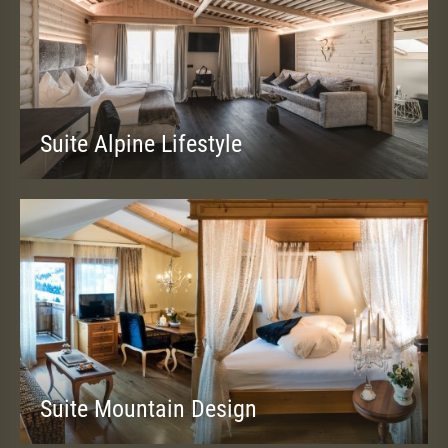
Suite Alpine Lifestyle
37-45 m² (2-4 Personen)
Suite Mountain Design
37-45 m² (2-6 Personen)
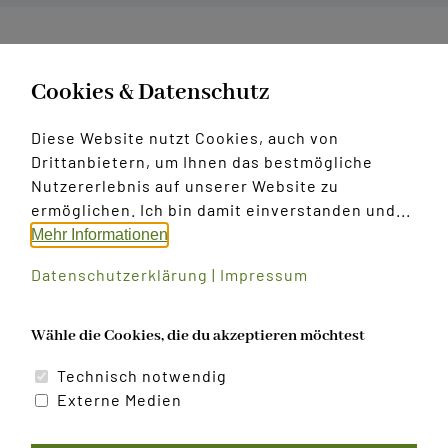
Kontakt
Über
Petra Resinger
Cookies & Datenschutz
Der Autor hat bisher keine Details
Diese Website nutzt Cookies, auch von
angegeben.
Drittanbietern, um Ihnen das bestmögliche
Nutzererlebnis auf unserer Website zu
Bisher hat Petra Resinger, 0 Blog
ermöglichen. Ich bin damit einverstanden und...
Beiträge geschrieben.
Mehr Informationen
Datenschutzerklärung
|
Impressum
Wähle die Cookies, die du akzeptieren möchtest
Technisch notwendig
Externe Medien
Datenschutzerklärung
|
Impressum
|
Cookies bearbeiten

......

* ABOUT THIS TASK *
Quote every record above exactly, leaving out the pictures.

* WRITTEN ANSWER *
Suite Alpine Lifestyle
37-45 m² (2-4 Personen)
Suite Mountain Design
37-45 m² (2-6 Personen)
Kontakt
Über
Petra Resinger
Cookies & Datenschutz
Der Autor hat bisher keine Details
Diese Website nutzt Cookies, auch von
angegeben.
Drittanbietern, um Ihnen das bestmögliche
Nutzererlebnis auf unserer Website zu
Bisher hat Petra Resinger, 0 Blog
ermöglichen. Ich bin damit einverstanden und...
Beiträge geschrieben.
Mehr Informationen
Datenschutzerklärung
|
Impressum
Wähle die Cookies, die du akzeptieren möchtest
Technisch notwendig
Externe Medien
Datenschutzerklärung
|
Impressum
|
Cookies bearbeiten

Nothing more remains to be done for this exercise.